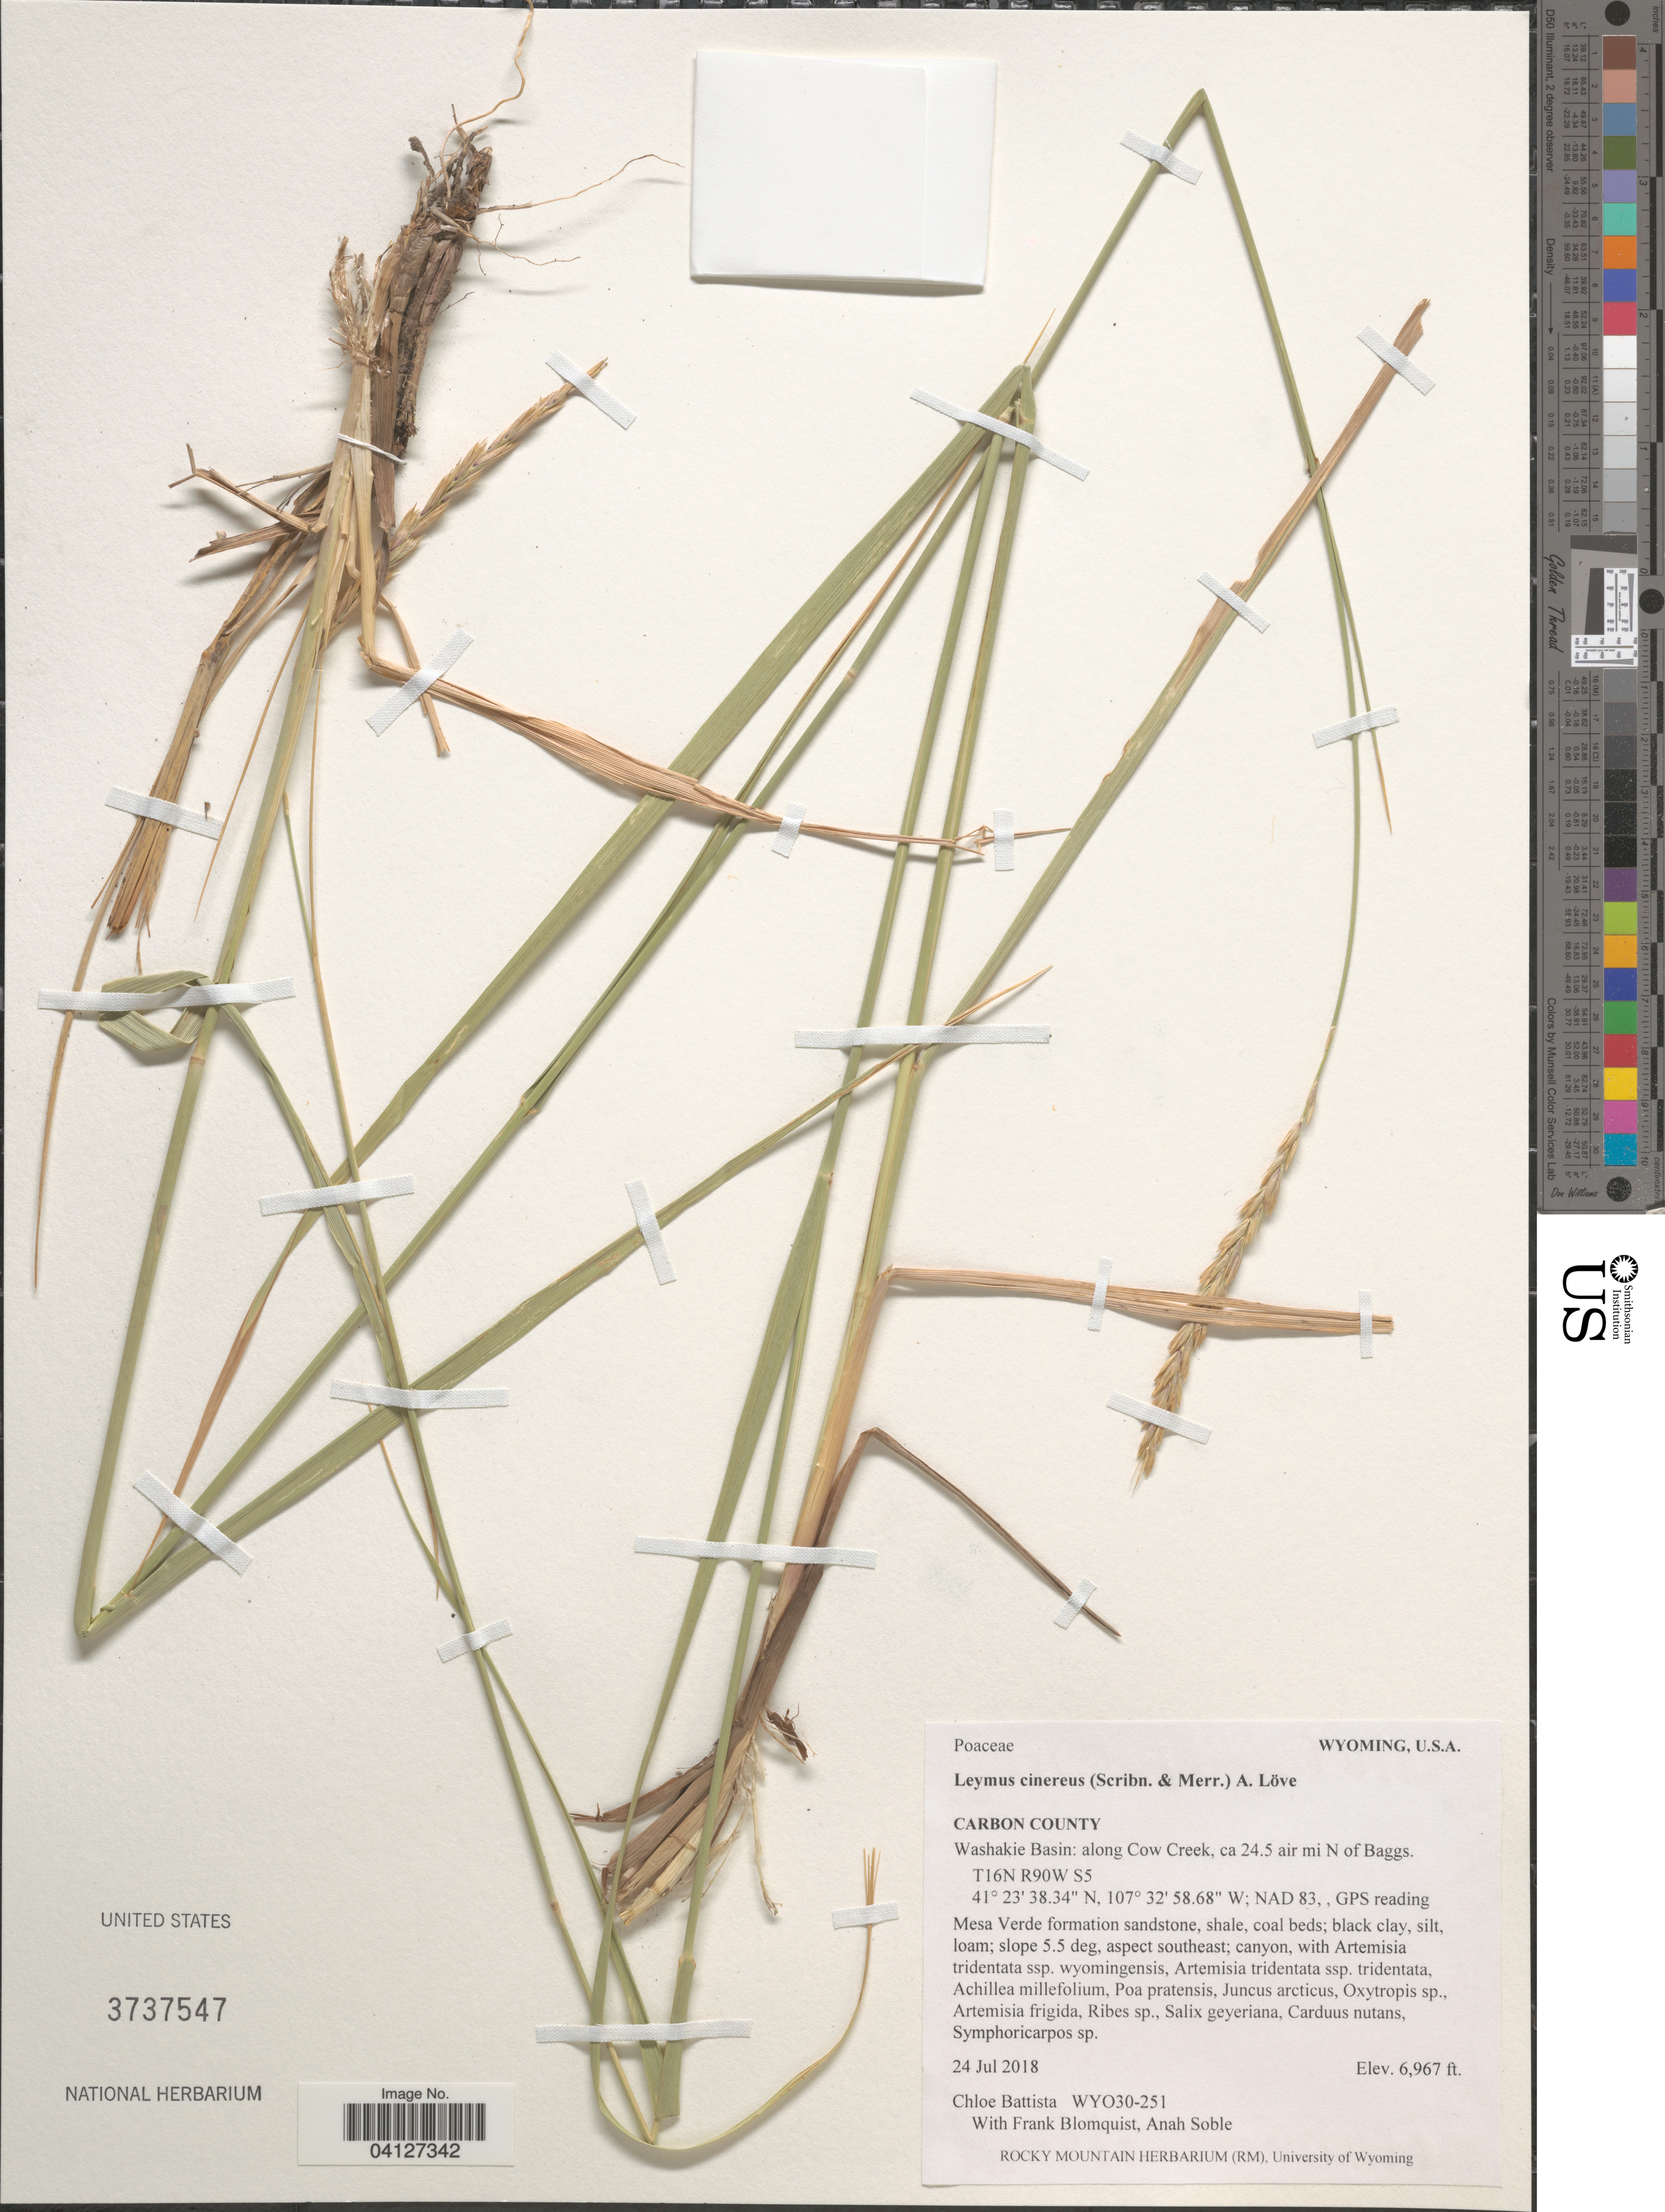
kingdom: Plantae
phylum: Tracheophyta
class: Liliopsida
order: Poales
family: Poaceae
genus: Leymus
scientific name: Leymus cinereus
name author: (Scribn. & Merr.) Á. Löve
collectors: C. Battista, F. Blomquist & A. Soble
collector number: WYO30-251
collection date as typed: Transcribed d/m/y: 24/7/2018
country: United States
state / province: Wyoming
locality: Carbon County. Washakie Basin: along Cow Creek, ca 24.5 air mi N of Baggs. T16N R90W S5. NAD 83.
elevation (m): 2124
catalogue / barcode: US 3737547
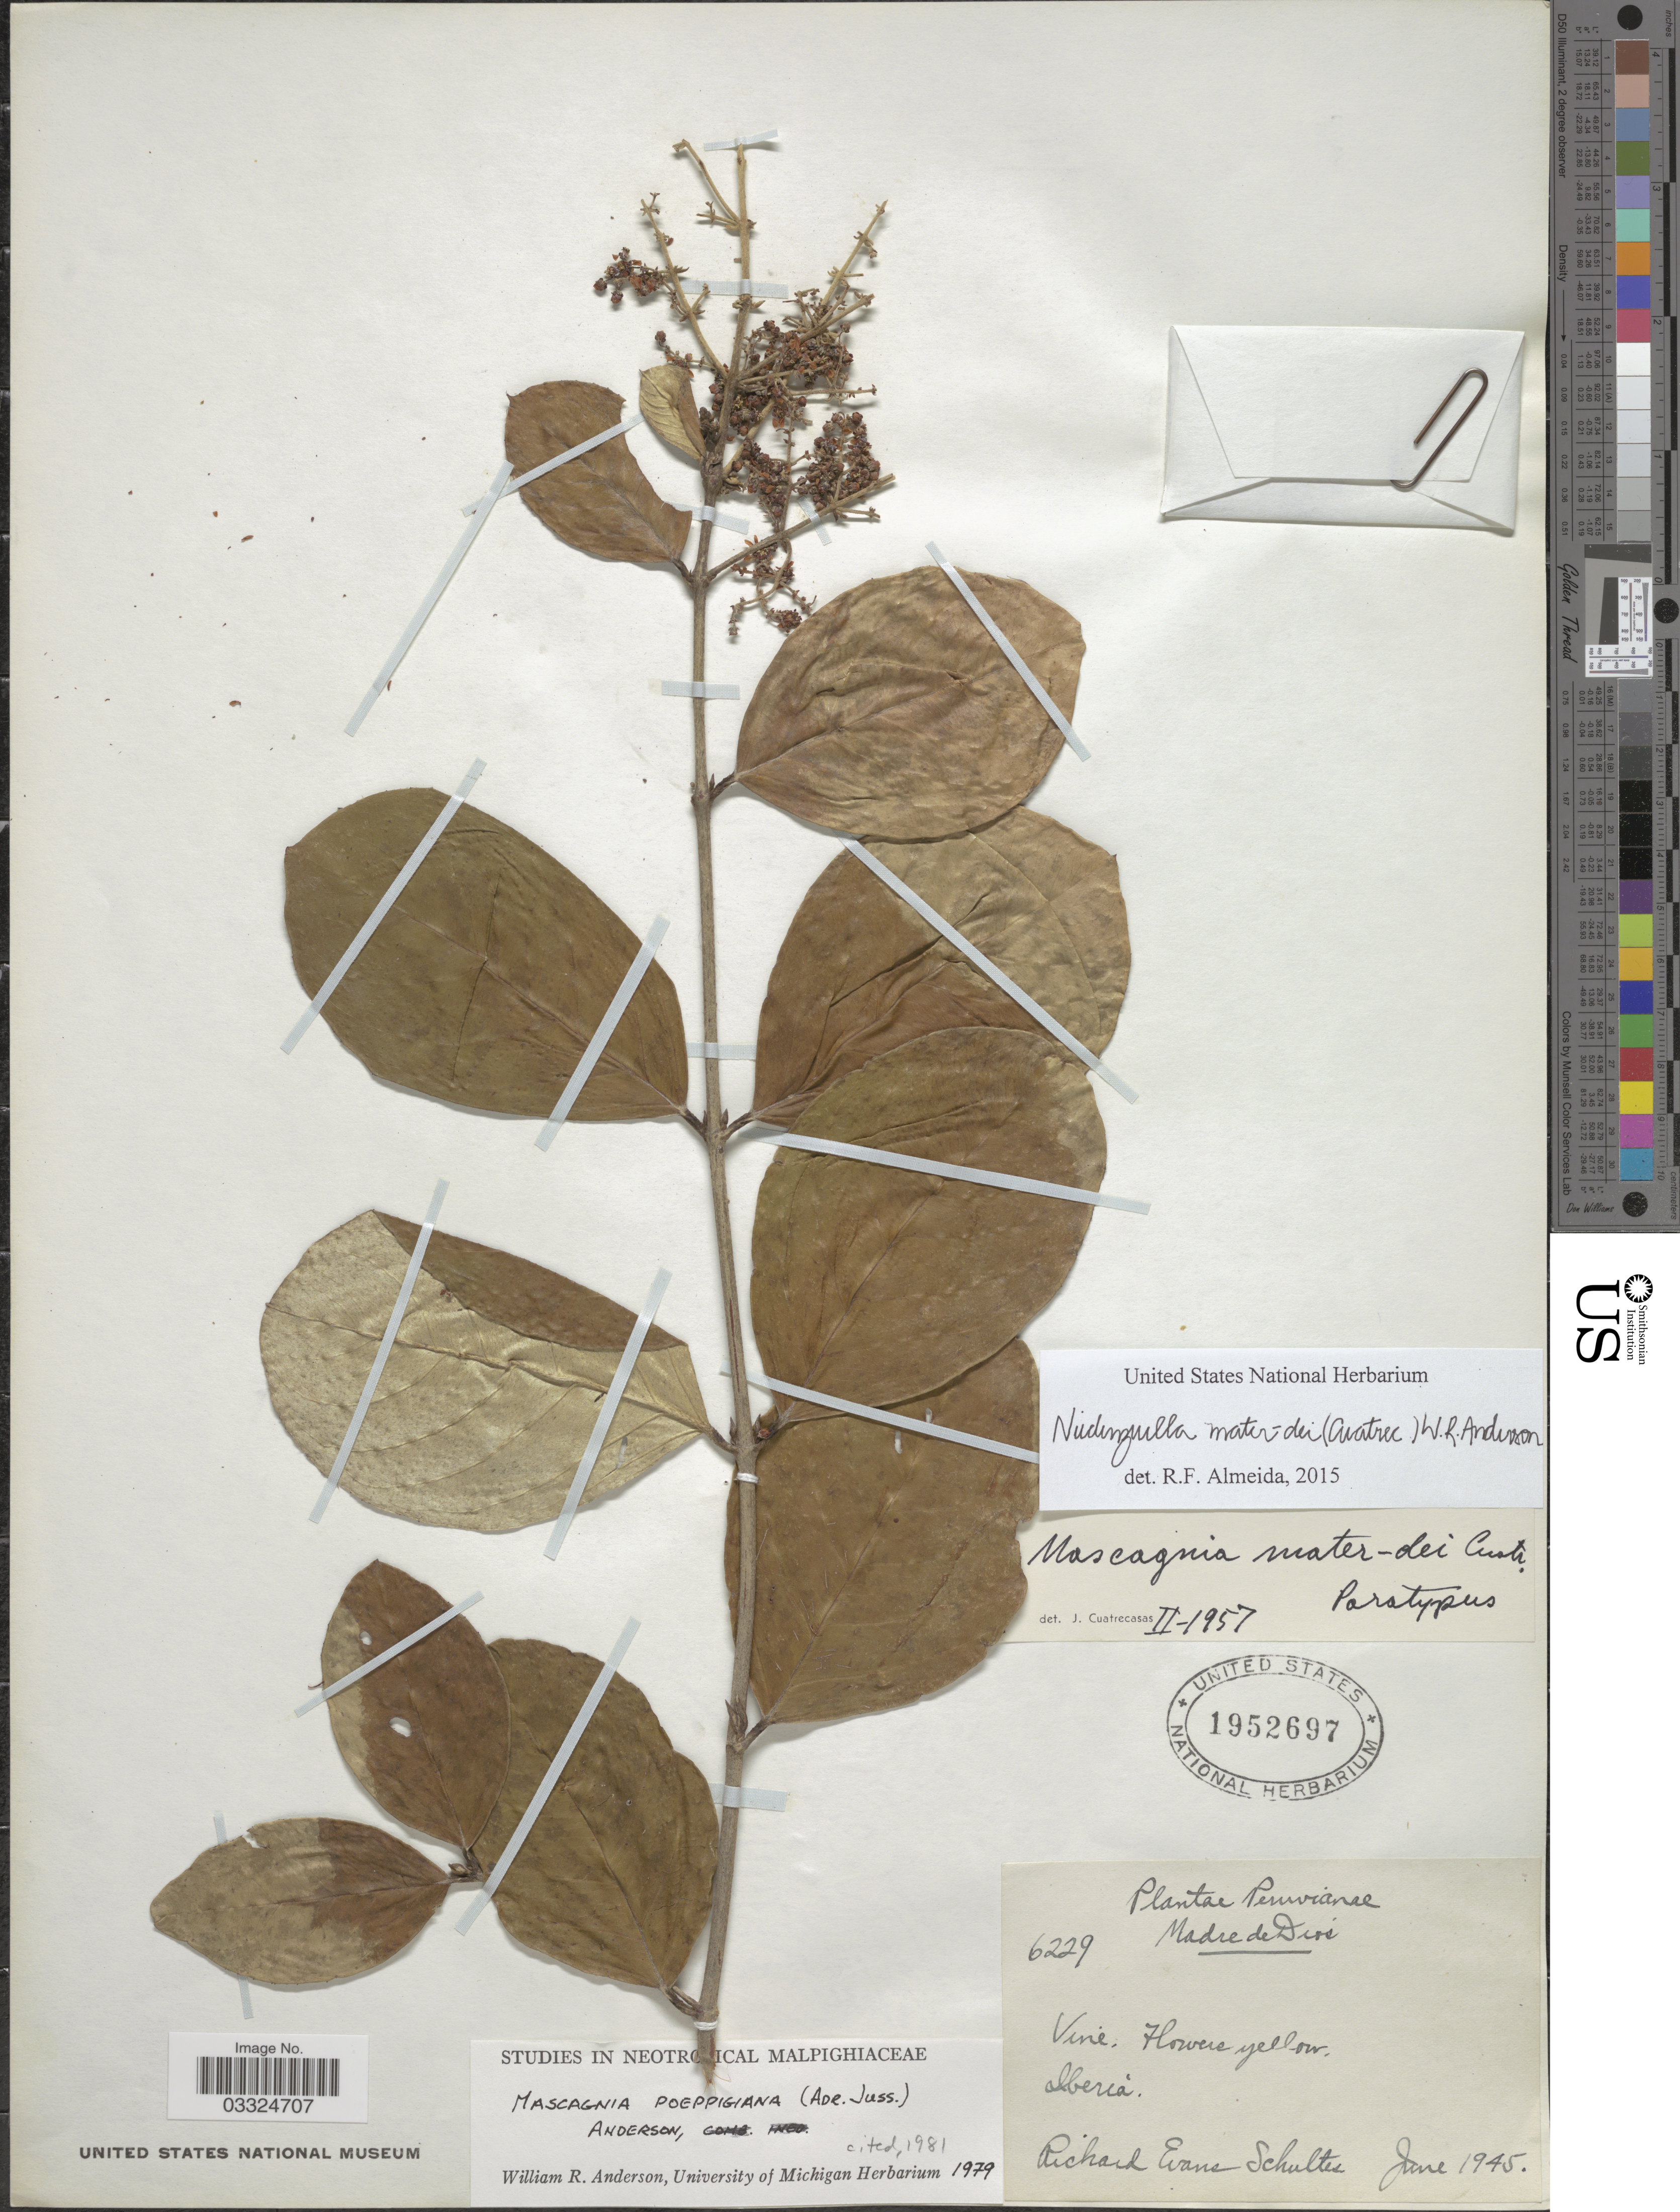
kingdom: Plantae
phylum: Tracheophyta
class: Magnoliopsida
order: Malpighiales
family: Malpighiaceae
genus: Niedenzuella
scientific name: Niedenzuella mater-dei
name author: (Cuatrec.) W.R. Anderson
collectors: R. E. Schultes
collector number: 6229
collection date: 1945-06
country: Peru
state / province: Madre de Dios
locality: Iberia.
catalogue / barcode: US 1952697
# # # # # # #
> [Short problem]:
Rewrite the stretch from the line containing "order: Poales" through the end of the items with "locality" replaced by "site" and nothing else changed. Leave the pictures out of your answer.

> [Solution]:
order: Poales
family: Poaceae
genus: Leymus
scientific name: Leymus cinereus
name author: (Scribn. & Merr.) Á. Löve
collectors: C. Battista, F. Blomquist & A. Soble
collector number: WYO30-251
collection date as typed: Transcribed d/m/y: 24/7/2018
country: United States
state / province: Wyoming
site: Carbon County. Washakie Basin: along Cow Creek, ca 24.5 air mi N of Baggs. T16N R90W S5. NAD 83.
elevation (m): 2124
catalogue / barcode: US 3737547
kingdom: Plantae
phylum: Tracheophyta
class: Magnoliopsida
order: Malpighiales
family: Malpighiaceae
genus: Niedenzuella
scientific name: Niedenzuella mater-dei
name author: (Cuatrec.) W.R. Anderson
collectors: R. E. Schultes
collector number: 6229
collection date: 1945-06
country: Peru
state / province: Madre de Dios
site: Iberia.
catalogue / barcode: US 1952697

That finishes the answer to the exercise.